Likewise, some of the ways in which such software fails are pretty much the flip side

We can’t claim a low code product is generally valuable for making software by demonstrating that it can do some particular predefined task, unless that specific task is all we want it for. Unfortunately, it’s not so easy to disprove that a low-code product is the right choice for a given task without either some intuition based on experience, or by really studying it. It’s doubly hard to convince business buyers that a given tool in unsuitable once they’ve latched on to it.

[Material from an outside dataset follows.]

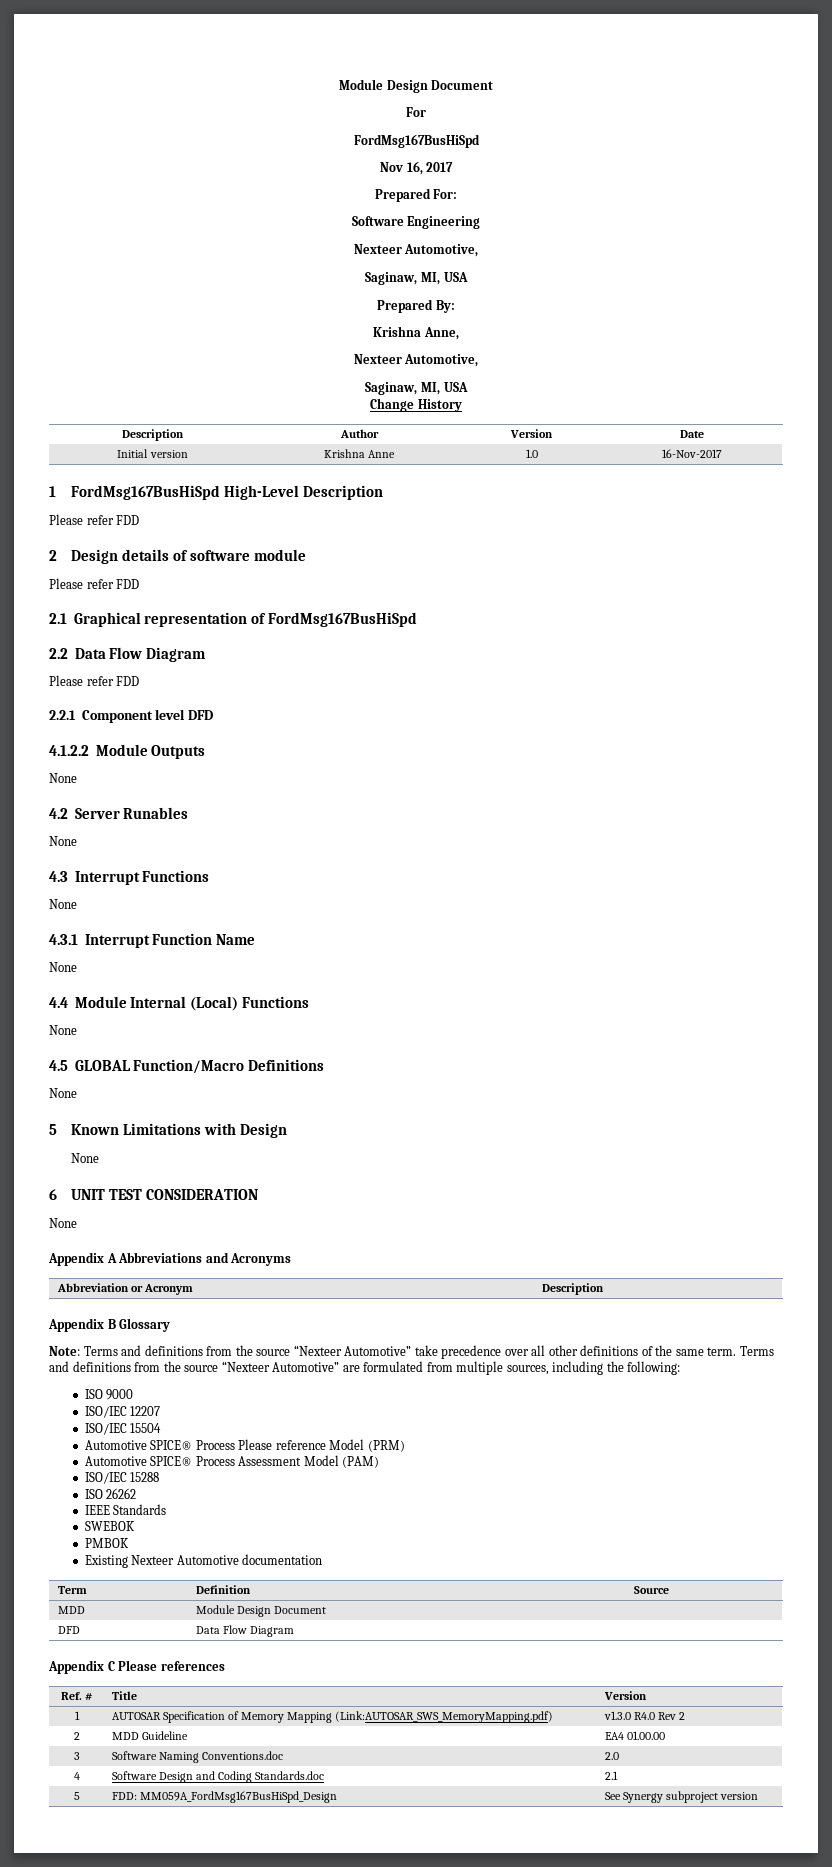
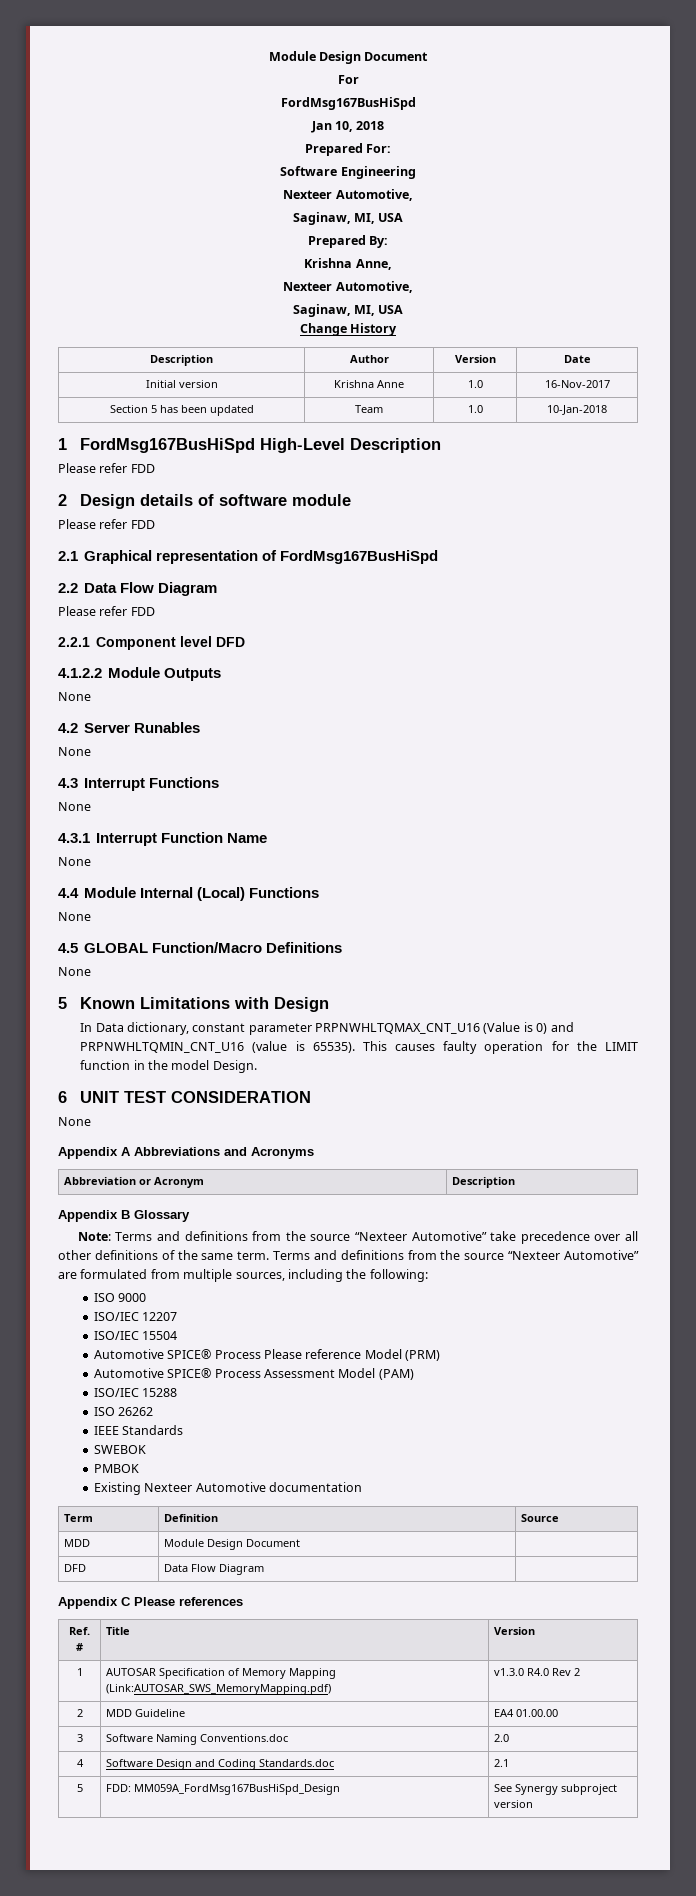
[379,161,454,175] Nov 16, 2017 -> [310,121,385,133] Jan 10, 2018
(722, 453) none -> [109,405,254,416] [355,405,383,413] [467,405,483,413] [547,405,607,415] // Section 5 has been updated | Team | 1.0 | 10-Jan-2018
[70,1153,99,1163] // None -> [80,1022,574,1035] [80,1041,638,1054] [80,1060,257,1073] // In Data dictionary, constant parameter PRPNWHLTQMAX_CNT_U16 (Value is 0) and PRPNWHLTQMIN_CNT_U16 (value is 65535). This causes faulty operation for the LIMIT function in the model Design.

So we need some intuition about how useful a tool is as a helper, vs un-constrained programming. Some example questions are

I see people saying the developer role has changed to orchestrating agents or whatever, but if this is really true, presumably the bulk of the work is in deciding what’s to be done and writing specs, as opposed to fighting with them to do what you want, doing “coding” by another name, and with less clarity, in the form of iterating on prompts.

At a higher level, productivity, despite being notoriously difficult to measure, and quality, will be the most telling. Is developer time on tasks being reduced because business users can do them end-to-end? Are outputs increasing? Are quality measures like customer issues, bugs, etc. remaining stable or decreasing? Obviously lines of code (or worse, tokens) and other throughput can be made to go up, but are largely meaningless outside of being an obvious leading indicator of adoption.

Additionally, we can measure known LLM specific issues, like consequences of sycophancy (rework or failure due to an obviously incorrect idea being pursued), failure to catch issues during automated review, hallucination, and simply sub-par work.

I’m not trying to disparage LLMs or AI so much as have a realistic mental model of how it works and what it’s good at. Like I wrote in 2023, I feel like people get impressed with demos and make assumptions about AI’s strengths that ultimately lead to poor usage. The big thing for me is clarity on what AI is best at, so it can be set up for success, just like any human collaborator, or tool we use. If you were using a low-code tool to build some software or perform some other business function, you’d likely be aware of what it’s for and what it’s not for, and (leadership having been sold on some fantasy about what the tool can do aside) you’d use that to decide if it was the right tool for the job. Right now we don’t do that with AI, we just throw it at stuff pretending it’s all-powerful. That will change, regardless of whether Claude 17.6 addresses the shortcoming of Claude 17.5, the long tail assures it. So we’re better off being very clear about what AI is good at an what it’s role is in an organization, rather than handling edge cases all day.